[Task prompt]:
Across the following data, state how many lines include the word "economic". Provide the number alone.

***** Information given *****

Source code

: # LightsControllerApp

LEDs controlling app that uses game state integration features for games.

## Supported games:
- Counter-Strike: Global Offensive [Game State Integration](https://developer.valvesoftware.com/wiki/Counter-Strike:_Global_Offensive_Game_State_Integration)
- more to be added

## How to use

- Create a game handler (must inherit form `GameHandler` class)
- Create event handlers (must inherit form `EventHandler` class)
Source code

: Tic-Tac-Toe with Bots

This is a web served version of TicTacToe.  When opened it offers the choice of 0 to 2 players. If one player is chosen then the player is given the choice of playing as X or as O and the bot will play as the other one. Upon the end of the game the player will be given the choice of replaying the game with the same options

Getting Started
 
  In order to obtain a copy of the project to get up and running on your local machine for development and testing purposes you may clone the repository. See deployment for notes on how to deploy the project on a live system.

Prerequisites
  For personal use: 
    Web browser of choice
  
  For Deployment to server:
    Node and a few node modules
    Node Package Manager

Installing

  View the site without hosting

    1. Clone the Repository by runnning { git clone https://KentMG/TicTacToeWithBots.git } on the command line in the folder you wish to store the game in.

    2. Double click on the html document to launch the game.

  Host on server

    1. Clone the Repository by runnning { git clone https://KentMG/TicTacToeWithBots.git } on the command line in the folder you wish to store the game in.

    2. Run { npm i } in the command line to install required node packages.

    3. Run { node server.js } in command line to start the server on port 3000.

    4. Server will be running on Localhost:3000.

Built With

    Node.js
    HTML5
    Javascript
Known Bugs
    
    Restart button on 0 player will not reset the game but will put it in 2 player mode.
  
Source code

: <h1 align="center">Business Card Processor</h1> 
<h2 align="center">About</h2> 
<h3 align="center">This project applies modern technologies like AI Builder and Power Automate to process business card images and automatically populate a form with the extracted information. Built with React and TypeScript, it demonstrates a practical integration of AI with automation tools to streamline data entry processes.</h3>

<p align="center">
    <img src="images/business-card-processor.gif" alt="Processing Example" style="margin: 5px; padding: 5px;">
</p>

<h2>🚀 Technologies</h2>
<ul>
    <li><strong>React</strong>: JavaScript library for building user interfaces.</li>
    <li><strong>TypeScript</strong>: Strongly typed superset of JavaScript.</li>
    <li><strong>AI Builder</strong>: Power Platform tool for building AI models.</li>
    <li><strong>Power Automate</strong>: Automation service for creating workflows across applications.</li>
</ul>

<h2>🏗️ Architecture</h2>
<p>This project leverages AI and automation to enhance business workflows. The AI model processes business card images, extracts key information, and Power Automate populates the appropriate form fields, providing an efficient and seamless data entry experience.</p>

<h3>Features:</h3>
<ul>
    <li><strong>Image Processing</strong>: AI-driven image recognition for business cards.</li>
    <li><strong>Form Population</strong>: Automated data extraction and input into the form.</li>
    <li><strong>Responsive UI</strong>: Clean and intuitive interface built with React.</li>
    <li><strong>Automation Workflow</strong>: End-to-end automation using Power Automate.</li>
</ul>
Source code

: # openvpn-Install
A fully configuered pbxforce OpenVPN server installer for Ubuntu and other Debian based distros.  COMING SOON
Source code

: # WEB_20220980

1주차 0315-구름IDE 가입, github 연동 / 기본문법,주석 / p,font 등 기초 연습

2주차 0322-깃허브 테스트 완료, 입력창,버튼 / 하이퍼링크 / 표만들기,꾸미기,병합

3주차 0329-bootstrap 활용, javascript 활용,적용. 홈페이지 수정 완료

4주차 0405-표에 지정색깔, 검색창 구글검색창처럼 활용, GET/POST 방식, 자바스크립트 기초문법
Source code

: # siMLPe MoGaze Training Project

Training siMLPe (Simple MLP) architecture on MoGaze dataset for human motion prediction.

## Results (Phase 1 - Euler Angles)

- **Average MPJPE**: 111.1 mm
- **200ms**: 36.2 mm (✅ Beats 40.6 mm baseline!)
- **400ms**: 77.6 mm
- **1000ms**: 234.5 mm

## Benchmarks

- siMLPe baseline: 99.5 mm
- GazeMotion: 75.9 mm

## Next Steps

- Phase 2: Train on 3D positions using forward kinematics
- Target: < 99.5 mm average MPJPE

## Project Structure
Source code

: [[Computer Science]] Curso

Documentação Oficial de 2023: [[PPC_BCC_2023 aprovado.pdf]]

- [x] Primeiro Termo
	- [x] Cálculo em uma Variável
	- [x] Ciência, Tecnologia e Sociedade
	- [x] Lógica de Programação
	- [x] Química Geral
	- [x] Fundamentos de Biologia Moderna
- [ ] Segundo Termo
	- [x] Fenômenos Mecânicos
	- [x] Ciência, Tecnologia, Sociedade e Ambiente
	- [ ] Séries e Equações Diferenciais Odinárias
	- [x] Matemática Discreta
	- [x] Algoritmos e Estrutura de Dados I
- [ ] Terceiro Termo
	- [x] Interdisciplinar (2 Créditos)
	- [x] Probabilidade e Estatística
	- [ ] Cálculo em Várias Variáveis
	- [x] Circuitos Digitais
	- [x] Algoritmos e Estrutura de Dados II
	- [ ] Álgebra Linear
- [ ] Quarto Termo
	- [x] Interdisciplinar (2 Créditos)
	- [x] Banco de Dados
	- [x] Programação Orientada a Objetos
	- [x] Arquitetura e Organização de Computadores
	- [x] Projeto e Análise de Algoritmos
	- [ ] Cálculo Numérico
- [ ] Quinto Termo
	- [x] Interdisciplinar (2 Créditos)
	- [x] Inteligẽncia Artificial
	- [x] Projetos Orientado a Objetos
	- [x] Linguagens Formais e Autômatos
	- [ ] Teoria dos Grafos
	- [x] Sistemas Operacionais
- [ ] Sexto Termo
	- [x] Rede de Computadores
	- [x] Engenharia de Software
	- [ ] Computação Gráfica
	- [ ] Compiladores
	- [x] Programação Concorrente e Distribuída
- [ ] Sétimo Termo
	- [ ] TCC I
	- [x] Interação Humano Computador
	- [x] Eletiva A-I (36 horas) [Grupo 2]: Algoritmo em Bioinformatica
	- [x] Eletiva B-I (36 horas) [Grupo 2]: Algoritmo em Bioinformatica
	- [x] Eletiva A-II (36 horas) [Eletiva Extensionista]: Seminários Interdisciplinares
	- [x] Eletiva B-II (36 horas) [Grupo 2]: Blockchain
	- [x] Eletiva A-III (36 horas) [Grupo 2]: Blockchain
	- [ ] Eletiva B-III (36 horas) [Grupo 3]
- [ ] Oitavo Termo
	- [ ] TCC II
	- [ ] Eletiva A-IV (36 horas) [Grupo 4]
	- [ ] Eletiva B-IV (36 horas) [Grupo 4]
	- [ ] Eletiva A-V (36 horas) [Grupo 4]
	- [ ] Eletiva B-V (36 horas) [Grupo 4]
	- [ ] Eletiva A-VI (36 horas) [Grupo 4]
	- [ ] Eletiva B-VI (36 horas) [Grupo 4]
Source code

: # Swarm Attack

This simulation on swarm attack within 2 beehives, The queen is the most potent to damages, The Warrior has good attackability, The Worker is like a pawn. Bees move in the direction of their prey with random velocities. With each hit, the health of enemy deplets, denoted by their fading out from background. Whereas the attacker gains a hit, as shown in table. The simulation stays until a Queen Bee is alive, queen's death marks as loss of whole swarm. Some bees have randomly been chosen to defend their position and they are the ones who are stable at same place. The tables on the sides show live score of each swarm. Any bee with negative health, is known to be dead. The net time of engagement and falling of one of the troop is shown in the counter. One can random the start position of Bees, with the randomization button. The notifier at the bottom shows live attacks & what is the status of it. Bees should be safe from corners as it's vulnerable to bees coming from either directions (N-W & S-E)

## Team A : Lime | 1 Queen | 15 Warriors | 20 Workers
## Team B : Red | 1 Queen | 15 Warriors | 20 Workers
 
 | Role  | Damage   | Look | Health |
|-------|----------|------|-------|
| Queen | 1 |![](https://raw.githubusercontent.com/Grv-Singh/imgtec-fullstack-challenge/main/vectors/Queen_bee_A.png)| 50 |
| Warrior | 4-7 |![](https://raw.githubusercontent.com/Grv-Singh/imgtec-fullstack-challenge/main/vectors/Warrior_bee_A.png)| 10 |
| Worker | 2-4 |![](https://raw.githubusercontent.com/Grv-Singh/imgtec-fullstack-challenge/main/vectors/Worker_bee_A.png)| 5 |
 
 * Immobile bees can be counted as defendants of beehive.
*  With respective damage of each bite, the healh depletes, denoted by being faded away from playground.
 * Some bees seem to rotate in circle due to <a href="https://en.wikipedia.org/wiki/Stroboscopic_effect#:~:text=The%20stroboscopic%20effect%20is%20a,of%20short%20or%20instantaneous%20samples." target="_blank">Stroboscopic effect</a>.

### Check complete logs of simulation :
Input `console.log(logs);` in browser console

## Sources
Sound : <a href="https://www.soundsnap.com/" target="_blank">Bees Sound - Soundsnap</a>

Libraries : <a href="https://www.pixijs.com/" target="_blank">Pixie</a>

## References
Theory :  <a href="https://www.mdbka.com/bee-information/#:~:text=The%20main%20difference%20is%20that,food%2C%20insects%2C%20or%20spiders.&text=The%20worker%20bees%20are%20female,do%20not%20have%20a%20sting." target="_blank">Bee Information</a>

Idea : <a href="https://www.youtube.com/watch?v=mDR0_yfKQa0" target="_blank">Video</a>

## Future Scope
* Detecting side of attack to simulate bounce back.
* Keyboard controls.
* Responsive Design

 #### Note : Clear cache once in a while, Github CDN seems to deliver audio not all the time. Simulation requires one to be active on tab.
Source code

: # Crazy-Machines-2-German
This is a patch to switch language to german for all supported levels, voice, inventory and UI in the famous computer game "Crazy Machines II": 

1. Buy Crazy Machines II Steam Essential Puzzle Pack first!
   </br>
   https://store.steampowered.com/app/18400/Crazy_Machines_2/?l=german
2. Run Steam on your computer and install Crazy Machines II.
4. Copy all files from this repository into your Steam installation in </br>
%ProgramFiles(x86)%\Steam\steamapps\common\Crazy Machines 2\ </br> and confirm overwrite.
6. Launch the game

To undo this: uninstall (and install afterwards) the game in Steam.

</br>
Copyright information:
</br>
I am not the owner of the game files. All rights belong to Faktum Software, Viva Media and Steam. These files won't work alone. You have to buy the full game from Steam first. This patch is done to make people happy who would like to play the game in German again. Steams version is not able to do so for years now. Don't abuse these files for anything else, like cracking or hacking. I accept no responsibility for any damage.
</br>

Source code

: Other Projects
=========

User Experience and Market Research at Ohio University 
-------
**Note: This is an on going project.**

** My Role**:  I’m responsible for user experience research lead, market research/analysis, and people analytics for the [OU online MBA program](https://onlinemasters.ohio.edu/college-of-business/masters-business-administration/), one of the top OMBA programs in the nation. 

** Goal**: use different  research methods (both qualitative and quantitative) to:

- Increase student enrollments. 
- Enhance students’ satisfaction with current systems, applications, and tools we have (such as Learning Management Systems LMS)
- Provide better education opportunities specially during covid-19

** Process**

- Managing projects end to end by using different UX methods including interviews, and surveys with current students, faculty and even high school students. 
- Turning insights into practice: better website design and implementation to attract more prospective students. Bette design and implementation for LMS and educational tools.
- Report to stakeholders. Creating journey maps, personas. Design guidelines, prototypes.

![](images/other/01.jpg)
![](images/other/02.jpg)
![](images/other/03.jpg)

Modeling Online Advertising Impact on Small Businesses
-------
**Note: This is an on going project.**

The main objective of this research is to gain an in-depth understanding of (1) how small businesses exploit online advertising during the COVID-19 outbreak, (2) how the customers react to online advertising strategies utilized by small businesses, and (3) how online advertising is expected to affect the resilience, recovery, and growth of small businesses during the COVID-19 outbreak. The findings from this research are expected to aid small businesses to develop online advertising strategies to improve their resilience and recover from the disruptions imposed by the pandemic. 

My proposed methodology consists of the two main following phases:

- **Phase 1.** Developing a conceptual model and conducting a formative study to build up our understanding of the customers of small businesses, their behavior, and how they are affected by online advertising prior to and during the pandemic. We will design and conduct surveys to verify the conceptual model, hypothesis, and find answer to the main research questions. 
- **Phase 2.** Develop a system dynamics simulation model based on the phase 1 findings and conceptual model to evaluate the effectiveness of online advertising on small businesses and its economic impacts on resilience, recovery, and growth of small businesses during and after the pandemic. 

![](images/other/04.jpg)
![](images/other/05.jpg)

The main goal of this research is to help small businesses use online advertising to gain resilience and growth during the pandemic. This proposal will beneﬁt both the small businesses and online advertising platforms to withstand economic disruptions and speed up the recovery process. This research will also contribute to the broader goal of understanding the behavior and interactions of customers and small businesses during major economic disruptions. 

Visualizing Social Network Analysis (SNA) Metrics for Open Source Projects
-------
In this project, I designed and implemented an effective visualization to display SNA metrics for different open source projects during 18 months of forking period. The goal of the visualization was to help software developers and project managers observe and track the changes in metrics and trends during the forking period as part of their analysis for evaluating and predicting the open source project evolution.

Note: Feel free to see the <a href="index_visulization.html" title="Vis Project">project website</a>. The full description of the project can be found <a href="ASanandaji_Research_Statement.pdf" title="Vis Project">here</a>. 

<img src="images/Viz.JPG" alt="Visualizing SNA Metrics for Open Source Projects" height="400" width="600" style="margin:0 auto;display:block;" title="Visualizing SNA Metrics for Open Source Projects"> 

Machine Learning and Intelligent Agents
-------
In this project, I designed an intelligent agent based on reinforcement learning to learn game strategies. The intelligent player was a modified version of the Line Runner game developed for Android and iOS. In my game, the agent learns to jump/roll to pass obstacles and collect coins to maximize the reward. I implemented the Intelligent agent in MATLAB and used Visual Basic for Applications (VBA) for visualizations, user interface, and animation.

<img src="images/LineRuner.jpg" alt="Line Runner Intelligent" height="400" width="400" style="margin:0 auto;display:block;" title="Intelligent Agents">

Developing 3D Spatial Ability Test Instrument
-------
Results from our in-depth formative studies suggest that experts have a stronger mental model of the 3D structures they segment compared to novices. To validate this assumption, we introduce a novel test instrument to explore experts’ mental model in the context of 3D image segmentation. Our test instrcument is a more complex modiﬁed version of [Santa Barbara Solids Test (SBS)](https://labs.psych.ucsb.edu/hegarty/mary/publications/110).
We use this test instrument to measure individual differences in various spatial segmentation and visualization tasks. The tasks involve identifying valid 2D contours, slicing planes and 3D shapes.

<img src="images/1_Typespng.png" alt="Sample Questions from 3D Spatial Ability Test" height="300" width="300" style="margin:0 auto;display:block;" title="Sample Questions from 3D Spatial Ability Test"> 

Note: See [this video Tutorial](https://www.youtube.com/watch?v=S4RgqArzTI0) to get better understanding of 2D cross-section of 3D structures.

*****

[Solution]:
2